* Text provided:
====================

Commercial Restaurant Lease Dispute

Commercial Restaurant Lease Dispute


We are currently in the final year of a triple net commercial lease for a freestanding building. The building is 45 years old, and we have leased at this location since 1996, having operated a restaurant on site. Since 1996, we have invested in yearly maintenance for the parking lot and roofing, both of which are in poor condition.

Maintenance is no longer enough, and replacement is now required. The landlord has refused to repave the parking lot or replace the roof unless we sign a 5-year lease extension. The poor condition of both the roof and the parking lot are affecting our business, and we cannot continue to operate with the conditions as they are right now.

Can we seek early termination from the lease because the landlord refuses needed replacements?


In Massachusetts, most commercial leases outline the rights, obligations and responsibilities of both the landlord or owner and the tenant. As a result, the answer to your question is likely to be found in your commercial lease agreement.

Since we have not reviewed your commercial lease, we cannot cite its specific provisions. However, in many commercial leases, the tenant is responsible for maintaining the portion of the property being leased (i.e. the leased space) and the landlord is responsible for maintaining the overall structure and exterior areas. However, this standard arrangement is not a requirement and thus, the arrangement can be different from one commercial lease agreement to another. For this reason, it is essential to have a commercial lease attorney review your lease before you make any decisions that could impact your business and/or have legal consequences.

If our office were working on your matter we would first review the lease agreement to identify any clauses regarding early termination. Many commercial leases do contain language about when an early termination is permitted. If your lease agreement does not outline any conditions for a valid early termination or if you cannot satisfy the stated early termination requirements as outlined in the lease agreement, you will need to determine whether the landlord has breached the agreement.

====================

* Available data:

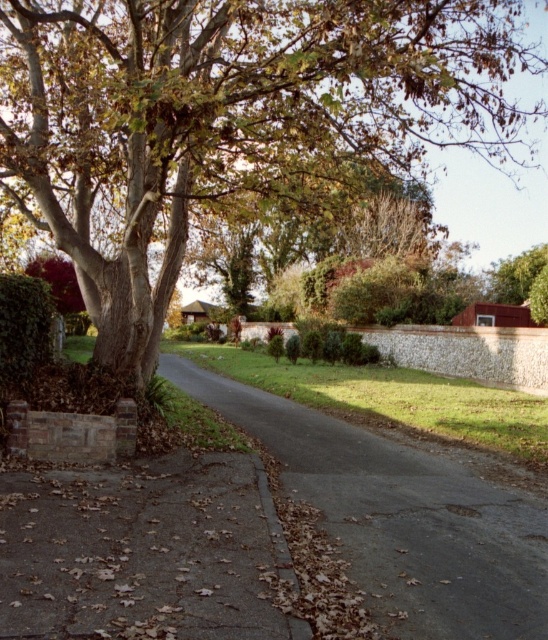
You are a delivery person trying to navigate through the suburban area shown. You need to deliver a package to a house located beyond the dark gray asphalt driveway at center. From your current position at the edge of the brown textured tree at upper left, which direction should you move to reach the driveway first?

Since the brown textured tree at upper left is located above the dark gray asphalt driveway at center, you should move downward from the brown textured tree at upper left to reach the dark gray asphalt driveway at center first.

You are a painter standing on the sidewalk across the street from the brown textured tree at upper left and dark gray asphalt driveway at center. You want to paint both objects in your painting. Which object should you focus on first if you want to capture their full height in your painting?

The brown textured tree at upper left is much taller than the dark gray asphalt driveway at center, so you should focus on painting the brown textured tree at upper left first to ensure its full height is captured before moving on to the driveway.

====================

* What the exercise asks: Retype the lease dispute text in full, word for word. Work only from the lease dispute text and set the material aside.

* Exercise result:
Commercial Restaurant Lease Dispute

Commercial Restaurant Lease Dispute


We are currently in the final year of a triple net commercial lease for a freestanding building. The building is 45 years old, and we have leased at this location since 1996, having operated a restaurant on site. Since 1996, we have invested in yearly maintenance for the parking lot and roofing, both of which are in poor condition.

Maintenance is no longer enough, and replacement is now required. The landlord has refused to repave the parking lot or replace the roof unless we sign a 5-year lease extension. The poor condition of both the roof and the parking lot are affecting our business, and we cannot continue to operate with the conditions as they are right now.

Can we seek early termination from the lease because the landlord refuses needed replacements?


In Massachusetts, most commercial leases outline the rights, obligations and responsibilities of both the landlord or owner and the tenant. As a result, the answer to your question is likely to be found in your commercial lease agreement.

Since we have not reviewed your commercial lease, we cannot cite its specific provisions. However, in many commercial leases, the tenant is responsible for maintaining the portion of the property being leased (i.e. the leased space) and the landlord is responsible for maintaining the overall structure and exterior areas. However, this standard arrangement is not a requirement and thus, the arrangement can be different from one commercial lease agreement to another. For this reason, it is essential to have a commercial lease attorney review your lease before you make any decisions that could impact your business and/or have legal consequences.

If our office were working on your matter we would first review the lease agreement to identify any clauses regarding early termination. Many commercial leases do contain language about when an early termination is permitted. If your lease agreement does not outline any conditions for a valid early termination or if you cannot satisfy the stated early termination requirements as outlined in the lease agreement, you will need to determine whether the landlord has breached the agreement.